* Task instructions *
A precise copy of the data is required, with every picture left out.

───── Record extracts

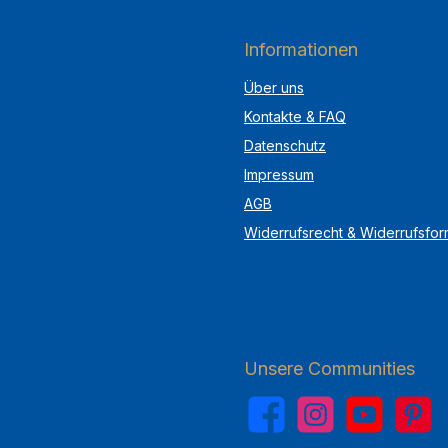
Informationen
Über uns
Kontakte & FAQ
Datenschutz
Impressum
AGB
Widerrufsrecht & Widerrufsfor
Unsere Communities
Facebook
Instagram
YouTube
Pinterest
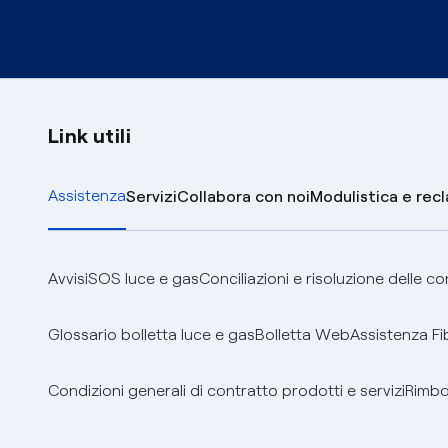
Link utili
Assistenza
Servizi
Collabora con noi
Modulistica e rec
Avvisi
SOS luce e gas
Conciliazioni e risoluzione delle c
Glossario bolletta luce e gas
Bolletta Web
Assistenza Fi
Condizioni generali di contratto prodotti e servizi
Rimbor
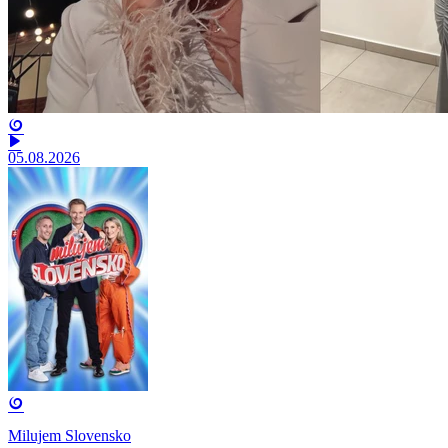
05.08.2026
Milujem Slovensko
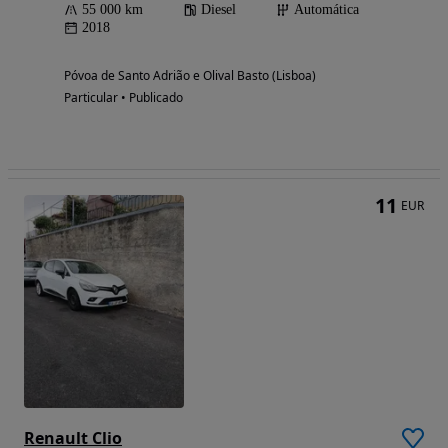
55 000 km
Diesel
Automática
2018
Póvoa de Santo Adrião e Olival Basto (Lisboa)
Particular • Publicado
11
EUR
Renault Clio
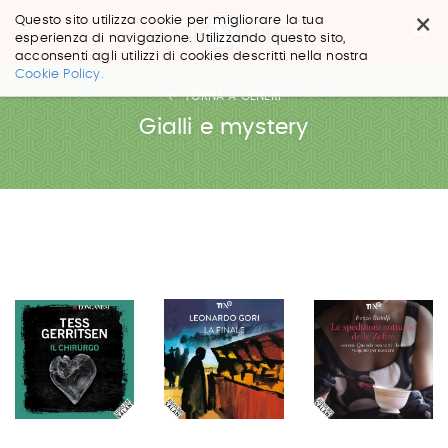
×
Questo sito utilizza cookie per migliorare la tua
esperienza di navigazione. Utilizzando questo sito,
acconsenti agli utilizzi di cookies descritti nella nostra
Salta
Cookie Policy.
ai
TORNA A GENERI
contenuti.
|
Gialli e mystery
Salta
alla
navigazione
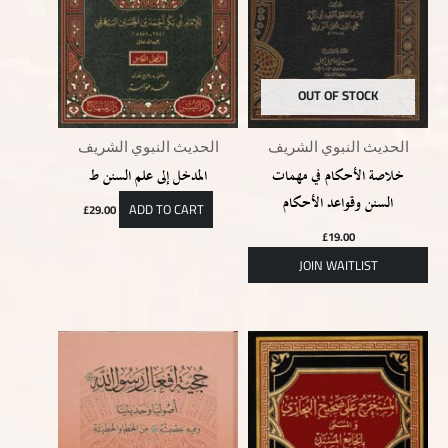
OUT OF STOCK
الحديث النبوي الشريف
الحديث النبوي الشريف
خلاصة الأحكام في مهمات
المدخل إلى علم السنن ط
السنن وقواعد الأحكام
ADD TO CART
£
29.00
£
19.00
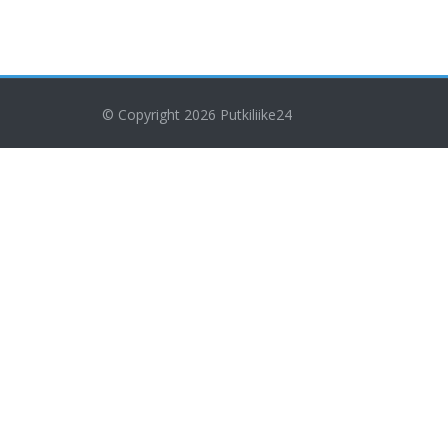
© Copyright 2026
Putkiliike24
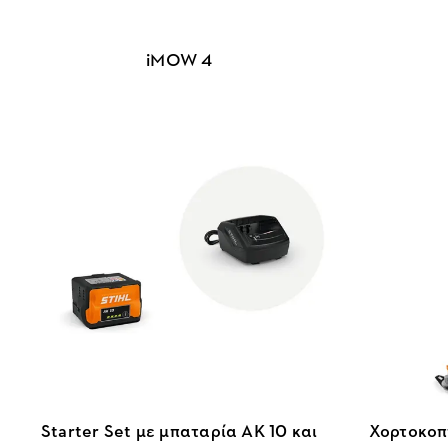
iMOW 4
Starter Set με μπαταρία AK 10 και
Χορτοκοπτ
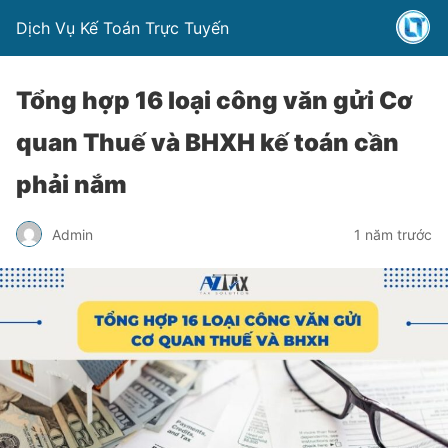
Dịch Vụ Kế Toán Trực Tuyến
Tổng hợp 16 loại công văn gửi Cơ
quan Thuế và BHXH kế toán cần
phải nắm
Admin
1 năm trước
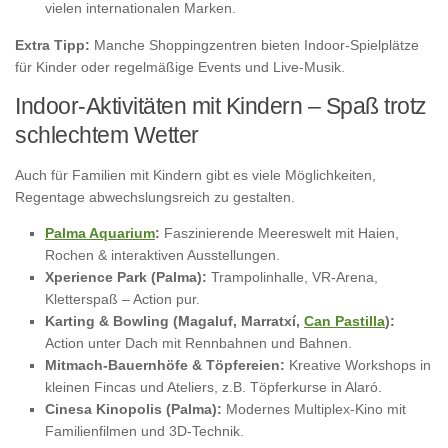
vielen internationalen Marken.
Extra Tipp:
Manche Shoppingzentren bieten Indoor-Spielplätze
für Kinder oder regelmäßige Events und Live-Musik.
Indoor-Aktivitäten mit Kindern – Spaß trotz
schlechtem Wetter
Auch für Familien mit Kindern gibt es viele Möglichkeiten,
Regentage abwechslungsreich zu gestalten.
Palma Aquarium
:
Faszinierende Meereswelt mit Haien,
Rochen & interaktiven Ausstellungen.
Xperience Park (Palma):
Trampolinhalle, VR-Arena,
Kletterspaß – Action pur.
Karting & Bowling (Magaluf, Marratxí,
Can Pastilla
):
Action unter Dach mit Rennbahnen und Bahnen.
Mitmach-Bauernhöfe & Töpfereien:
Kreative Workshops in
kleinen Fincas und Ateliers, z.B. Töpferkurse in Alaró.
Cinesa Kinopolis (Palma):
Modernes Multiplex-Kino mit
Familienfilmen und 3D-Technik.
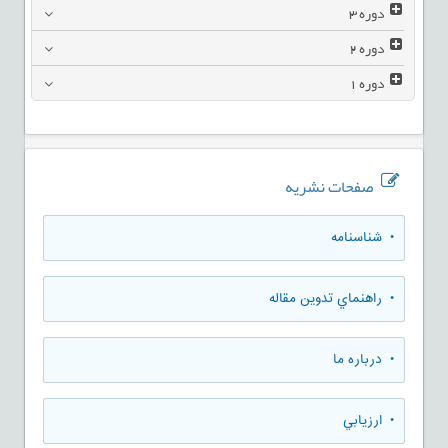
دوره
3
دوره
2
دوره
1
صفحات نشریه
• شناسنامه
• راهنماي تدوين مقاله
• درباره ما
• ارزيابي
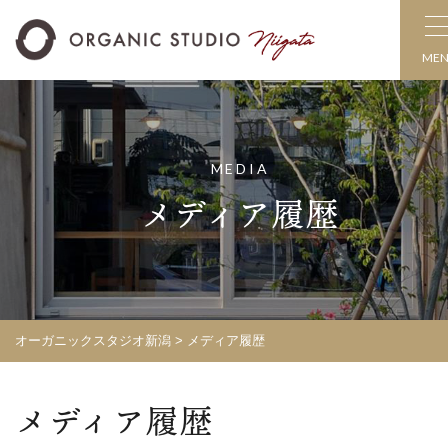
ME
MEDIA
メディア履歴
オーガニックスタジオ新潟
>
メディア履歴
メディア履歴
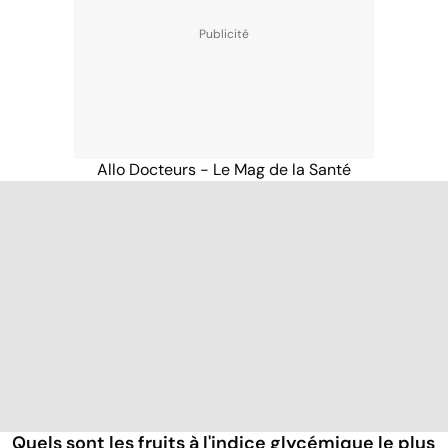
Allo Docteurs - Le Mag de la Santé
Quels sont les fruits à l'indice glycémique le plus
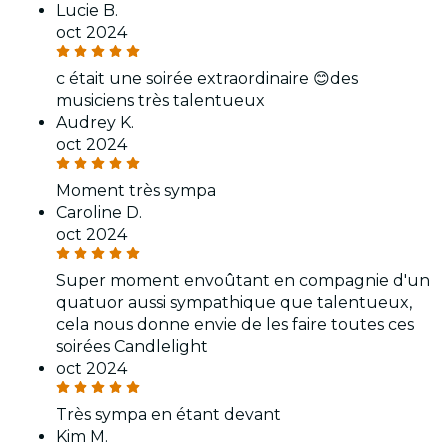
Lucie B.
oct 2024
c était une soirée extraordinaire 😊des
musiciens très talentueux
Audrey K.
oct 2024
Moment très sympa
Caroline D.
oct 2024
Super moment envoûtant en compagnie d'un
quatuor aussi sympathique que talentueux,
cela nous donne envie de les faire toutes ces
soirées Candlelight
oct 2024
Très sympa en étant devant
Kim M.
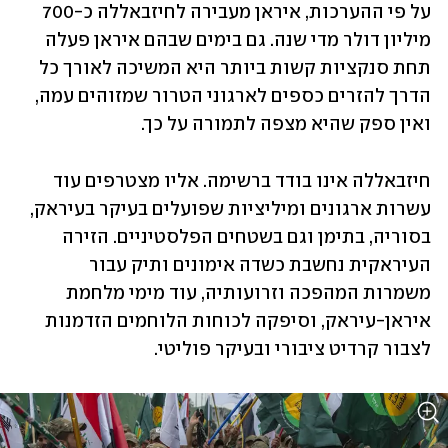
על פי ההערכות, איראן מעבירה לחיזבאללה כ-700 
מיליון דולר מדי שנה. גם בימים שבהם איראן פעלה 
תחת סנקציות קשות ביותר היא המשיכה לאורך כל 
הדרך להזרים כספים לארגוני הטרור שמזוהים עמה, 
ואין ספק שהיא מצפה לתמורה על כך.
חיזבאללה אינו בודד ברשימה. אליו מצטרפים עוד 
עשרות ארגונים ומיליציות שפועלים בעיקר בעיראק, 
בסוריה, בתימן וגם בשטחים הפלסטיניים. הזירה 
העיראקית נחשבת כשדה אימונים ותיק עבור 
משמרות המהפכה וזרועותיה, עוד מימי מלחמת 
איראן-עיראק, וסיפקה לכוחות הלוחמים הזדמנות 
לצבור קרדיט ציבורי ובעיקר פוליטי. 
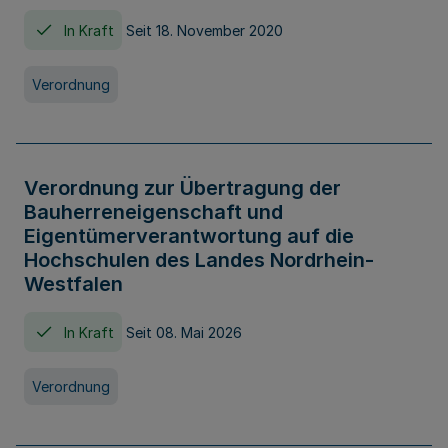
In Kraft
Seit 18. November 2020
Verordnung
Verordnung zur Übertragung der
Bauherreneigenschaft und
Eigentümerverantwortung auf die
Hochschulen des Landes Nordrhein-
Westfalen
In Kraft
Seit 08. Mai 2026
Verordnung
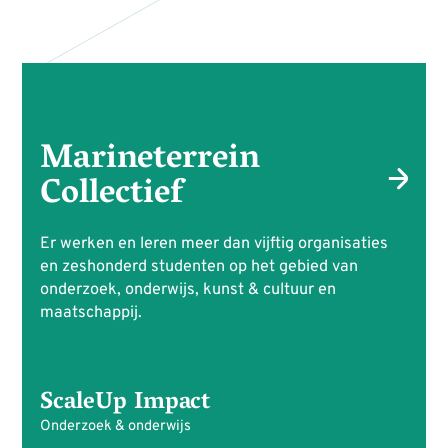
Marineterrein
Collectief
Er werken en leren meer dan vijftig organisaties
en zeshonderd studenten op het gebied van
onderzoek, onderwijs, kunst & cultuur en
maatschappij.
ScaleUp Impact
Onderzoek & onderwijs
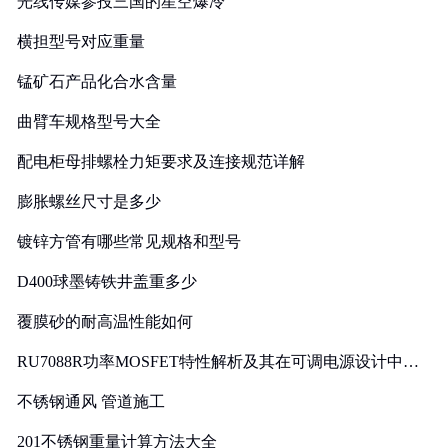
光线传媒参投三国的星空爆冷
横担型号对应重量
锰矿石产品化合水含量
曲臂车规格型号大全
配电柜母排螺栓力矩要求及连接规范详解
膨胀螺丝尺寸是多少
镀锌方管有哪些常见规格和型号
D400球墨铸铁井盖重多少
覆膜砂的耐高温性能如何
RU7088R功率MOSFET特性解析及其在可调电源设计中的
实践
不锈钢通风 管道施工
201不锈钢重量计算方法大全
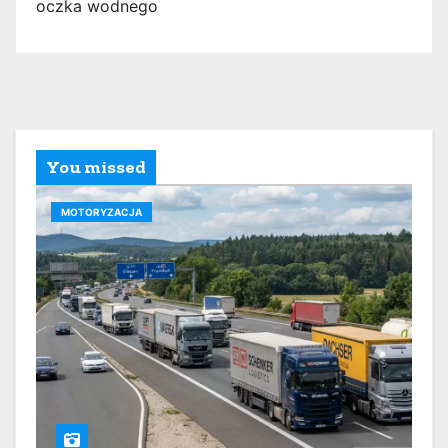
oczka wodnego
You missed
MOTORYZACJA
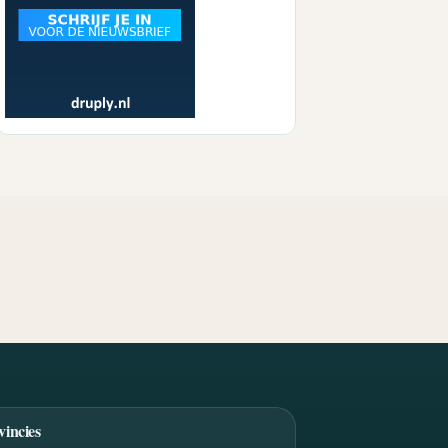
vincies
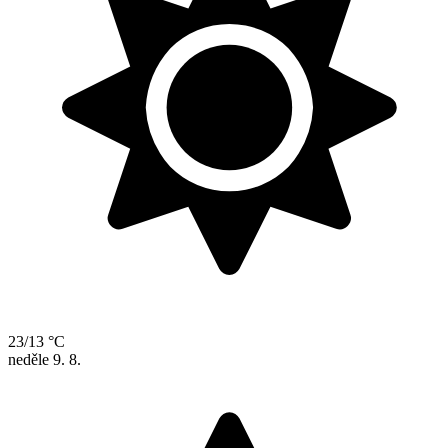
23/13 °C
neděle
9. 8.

──────────

* The completed task *
Informationen
Über uns
Kontakte & FAQ
Datenschutz
Impressum
AGB
Widerrufsrecht & Widerrufsfor
Unsere Communities
Facebook
Instagram
YouTube
Pinterest
Link utili
Assistenza
Servizi
Collabora con noi
Modulistica e rec
Avvisi
SOS luce e gas
Conciliazioni e risoluzione delle c
Glossario bolletta luce e gas
Bolletta Web
Assistenza Fi
Condizioni generali di contratto prodotti e servizi
Rimbor
05.08.2026
Milujem Slovensko
55 000 km
Diesel
Automática
2018
Póvoa de Santo Adrião e Olival Basto (Lisboa)
Particular • Publicado
11
EUR
Renault Clio
×
Questo sito utilizza cookie per migliorare la tua
esperienza di navigazione. Utilizzando questo sito,
acconsenti agli utilizzi di cookies descritti nella nostra
Salta
Cookie Policy.
ai
TORNA A GENERI
contenuti.
|
Gialli e mystery
Salta
alla
navigazione
OUT OF STOCK
الحديث النبوي الشريف
الحديث النبوي الشريف
خلاصة الأحكام في مهمات
المدخل إلى علم السنن ط
السنن وقواعد الأحكام
ADD TO CART
£
29.00
£
19.00
© Copyright 2026
Putkiliike24
iMOW 4
Starter Set με μπαταρία AK 10 και
Χορτοκοπτ
Dịch Vụ Kế Toán Trực Tuyến
Tổng hợp 16 loại công văn gửi Cơ
quan Thuế và BHXH kế toán cần
phải nắm
Admin
1 năm trước
vielen internationalen Marken.
Extra Tipp:
Manche Shoppingzentren bieten Indoor-Spielplätze
für Kinder oder regelmäßige Events und Live-Musik.
Indoor-Aktivitäten mit Kindern – Spaß trotz
schlechtem Wetter
Auch für Familien mit Kindern gibt es viele Möglichkeiten,
Regentage abwechslungsreich zu gestalten.
Palma Aquarium
:
Faszinierende Meereswelt mit Haien,
Rochen & interaktiven Ausstellungen.
Xperience Park (Palma):
Trampolinhalle, VR-Arena,
Kletterspaß – Action pur.
Karting & Bowling (Magaluf, Marratxí,
Can Pastilla
):
Action unter Dach mit Rennbahnen und Bahnen.
Mitmach-Bauernhöfe & Töpfereien:
Kreative Workshops in
kleinen Fincas und Ateliers, z.B. Töpferkurse in Alaró.
Cinesa Kinopolis (Palma):
Modernes Multiplex-Kino mit
Familienfilmen und 3D-Technik.
دوره
3
دوره
2
دوره
1
صفحات نشریه
• شناسنامه
• راهنماي تدوين مقاله
• درباره ما
• ارزيابي
ME
MEDIA
メディア履歴
オーガニックスタジオ新潟
>
メディア履歴
メディア履歴
Allo Docteurs - Le Mag de la Santé
Quels sont les fruits à l'indice glycémique le plus
Lucie B.
oct 2024
c était une soirée extraordinaire 😊des
musiciens très talentueux
Audrey K.
oct 2024
Moment très sympa
Caroline D.
oct 2024
Super moment envoûtant en compagnie d'un
quatuor aussi sympathique que talentueux,
cela nous donne envie de les faire toutes ces
soirées Candlelight
oct 2024
Très sympa en étant devant
Kim M.
על פי ההערכות, איראן מעבירה לחיזבאללה כ-700 
מיליון דולר מדי שנה. גם בימים שבהם איראן פעלה 
תחת סנקציות קשות ביותר היא המשיכה לאורך כל 
הדרך להזרים כספים לארגוני הטרור שמזוהים עמה, 
ואין ספק שהיא מצפה לתמורה על כך.
חיזבאללה אינו בודד ברשימה. אליו מצטרפים עוד 
עשרות ארגונים ומיליציות שפועלים בעיקר בעיראק, 
בסוריה, בתימן וגם בשטחים הפלסטיניים. הזירה 
העיראקית נחשבת כשדה אימונים ותיק עבור 
משמרות המהפכה וזרועותיה, עוד מימי מלחמת 
איראן-עיראק, וסיפקה לכוחות הלוחמים הזדמנות 
לצבור קרדיט ציבורי ובעיקר פוליטי. 
In Kraft
Seit 18. November 2020
Verordnung
Verordnung zur Übertragung der
Bauherreneigenschaft und
Eigentümerverantwortung auf die
Hochschulen des Landes Nordrhein-
Westfalen
In Kraft
Seit 08. Mai 2026
Verordnung
Marineterrein
Collectief
Er werken en leren meer dan vijftig organisaties
en zeshonderd studenten op het gebied van
onderzoek, onderwijs, kunst & cultuur en
maatschappij.
ScaleUp Impact
Onderzoek & onderwijs
光线传媒参投三国的星空爆冷
横担型号对应重量
锰矿石产品化合水含量
曲臂车规格型号大全
配电柜母排螺栓力矩要求及连接规范详解
膨胀螺丝尺寸是多少
镀锌方管有哪些常见规格和型号
D400球墨铸铁井盖重多少
覆膜砂的耐高温性能如何
RU7088R功率MOSFET特性解析及其在可调电源设计中的
实践
不锈钢通风 管道施工
201不锈钢重量计算方法大全
oczka wodnego
You missed
MOTORYZACJA
vincies
23/13 °C
neděle
9. 8.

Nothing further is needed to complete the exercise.